Oftmals konnte ich wahrnehmen, dass ich emotional in meinen SV-Prozessen verstrickt war. Hier verhalf mir die unaufgeregte Gelassenheit, mit der meine Lehrsupervisorin selbst emotional aufgeladene Szenen von der Metaebene aus betrachtete, zum Durchatmen. Diese Vorgehensweise nahm viel von der erlebten Dramatik, löste empfundenen Druck. Indem ich mich immer wieder zu Gelassenheit und Abstand anhielt, gelang es mir nach und nach, eine distanziertere Haltung zu entwickeln, und in den Lehrsupervisions-Sitzungen konnte ich lernen, dass Distanziertheit nicht mit Empathielosigkeit gleichzusetzen ist. Mir wurde bewusst, wie wichtig eine adäquate Abstinenz für die supervisorische Arbeit ist, gerade wenn Emotionen Parteilichkeit und/oder Verwicklungen produzieren würden.
Sehr hilfreich für die Entwicklung des professionellen Habitus habe ich die Transparenz in den Deutungen der Lehrsupervisorin erlebt. Sie ermöglichte mir einerseits ein Verstehen auf kognitiver Ebene und andererseits eine Einfühlung in unterschiedliche Wahrnehmungs-, Denk- oder Handlungsmuster. Selbst große Differenzen und Unverständnis wurden durch Transparenz und Zugewandtheit zugänglich und verstehbar. Dadurch war mit der Zeit viel mehr vorstellbar. Der Blick ging vom „Entweder – Oder“ hin zum „Sowohl als auch“. In dem Zusammenhang erinnere ich mich gerne an das Bild der Supervisorin als „Brückenbauerin“.

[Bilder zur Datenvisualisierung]

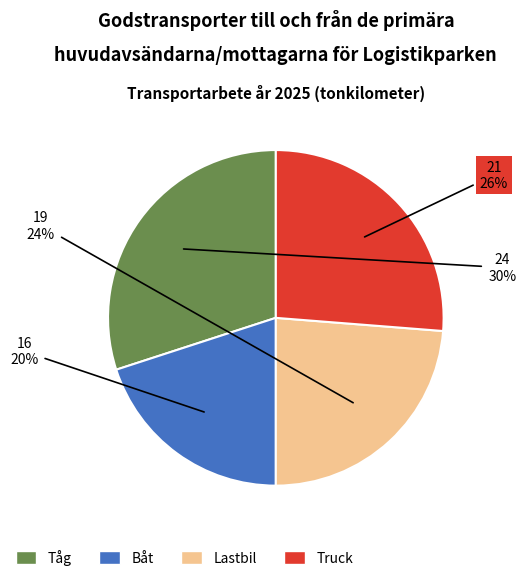

Does any single category account for the majority?

No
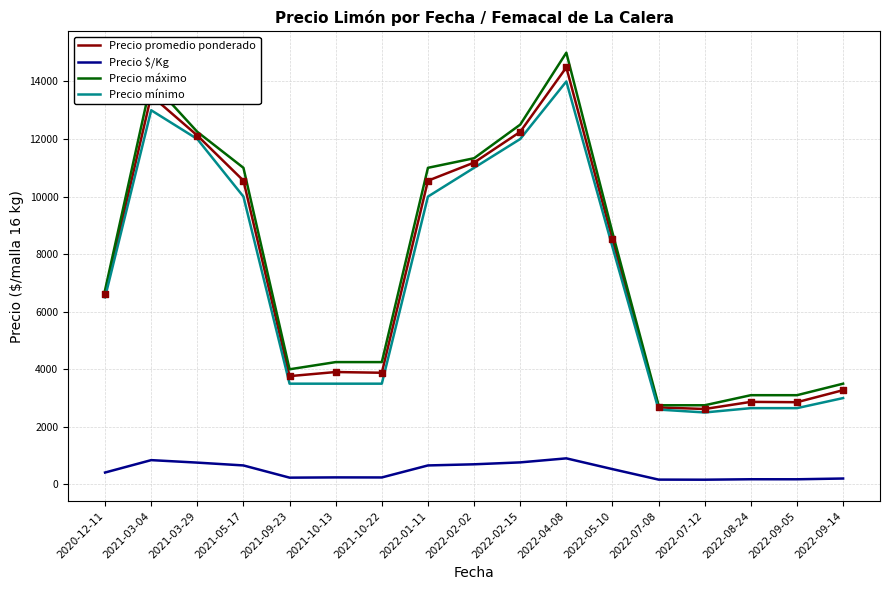

Between 2021-03-04 and 2022-02-15, which series saw the biggest shift?

Precio máximo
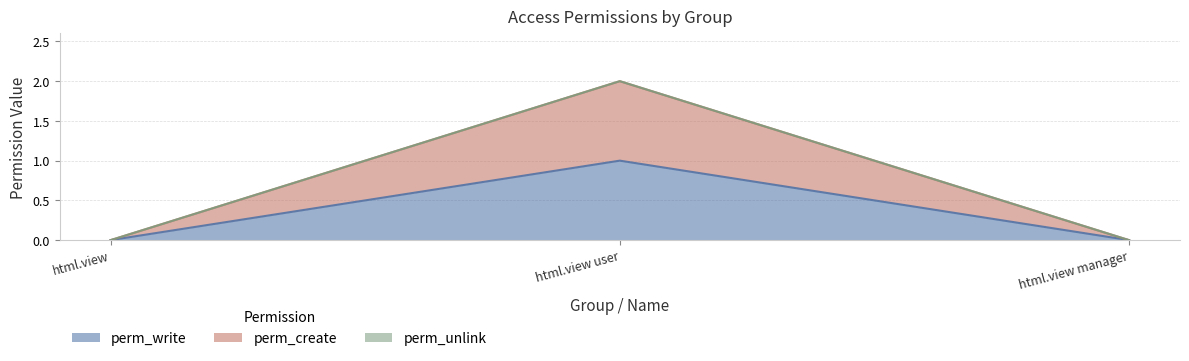

Count the perm_create values in the range 0 to 2.

3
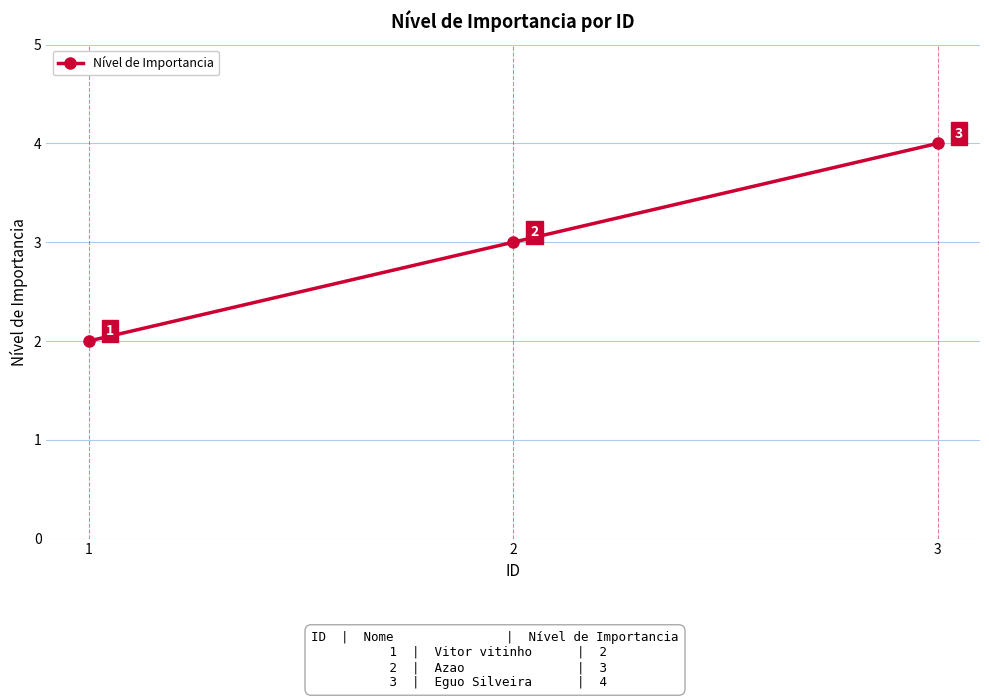

The value at 1 is 2. True or false?

True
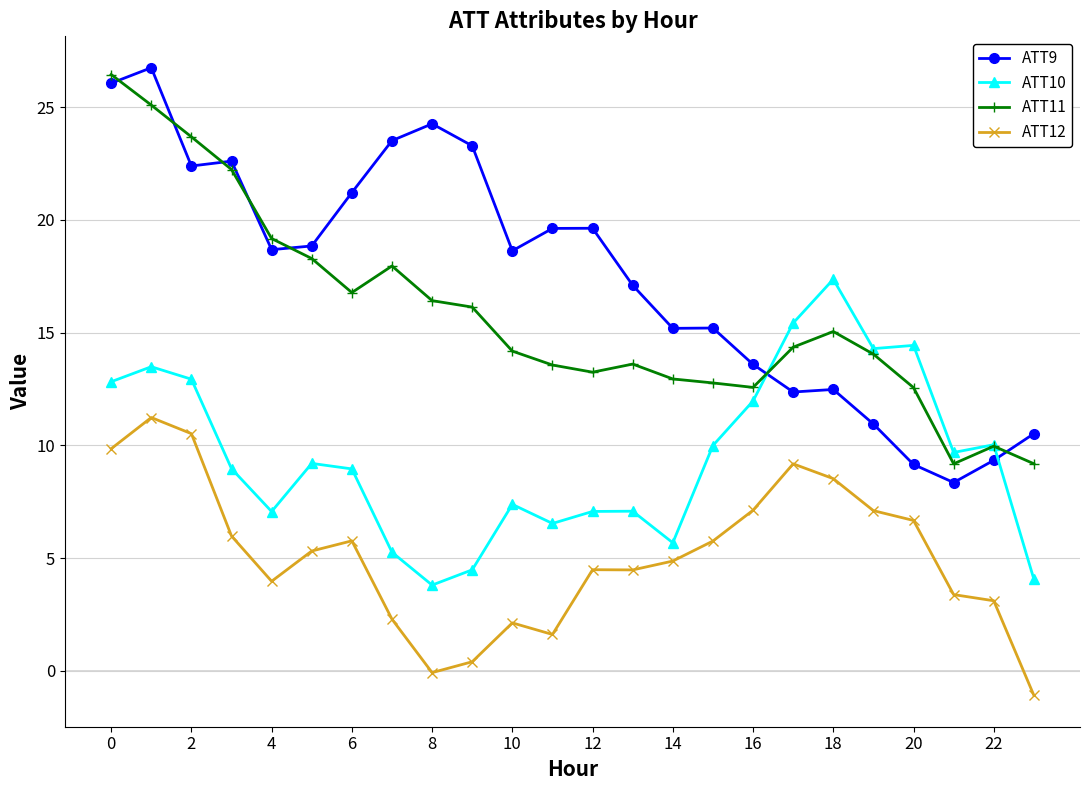

What is the value of the ATT11 point at the 18th from the left?

14.4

Aufgabenliste:
1. Formuliere die Einträge von der Zeile mit „Between 2021-03-04 and“ bis einschließlich zum Ende der Einträge neu, indem du „series“ durch „category“ ersetzt und sonst nichts veränderst. Lass die Bilder in deiner Antwort weg.
2. Führe den Textauszug über die Erfahrungen in der Lehrsupervision im Anschluss an seinen letzten Satz weiter.

Lösungen der Aufgaben:
1.
Between 2021-03-04 and 2022-02-15, which category saw the biggest shift?

Precio máximo

Count the perm_create values in the range 0 to 2.

3

The value at 1 is 2. True or false?

True

What is the value of the ATT11 point at the 18th from the left?

14.4

2.
Aus meiner Sicht bekommt der Habitus, den die Lehrsupervisorin in der gemeinsamen Arbeit vermittelt, eine Art Vorbildfunktion. Gleichzeitig ist mir bewusst, dass es nicht das Ziel sein kann, dies komplett zu verwirklichen. In der Lehrsupervision begegnen sich zwei unterschiedliche Habitus (Pl.), die sich durch ihre jeweiligen Sozialisationen und Lebenserfahrungen herausgebildet haben. Es kann eine Annäherung geben in der Entwicklung eines vorbildhaften professionellen Habitus, doch geht es meines Erachtens in der Profession als Supervisorin auch darum, mit dem entsprechenden professionellen Habitus authentisch zu sein. Als Lehrsupervisandin kann ich daher das, was sich durch die Lehrsupervision hilfreich erweist, annehmen und habitualisieren.
Aus heutiger Sicht ist mir die Bildung eines professionellen Habitus gelungen und doch ist es im Rahmen der Qualitätssicherung für mich selbstverständlich, auch nach der SV-Ausbildung durch Kontrollinstanzen (Balintgruppe, Kontrollsupervision, Intervision etc.) weiterhin zu reflektieren, um die Aufrechterhaltung bzw. Weiterentwicklung des professionellen Habitus zu gewährleisten. Die Bildung bzw. Weiterentwicklung eines professionellen Habitus ist somit als eine langfristige Angelegenheit zu betrachten.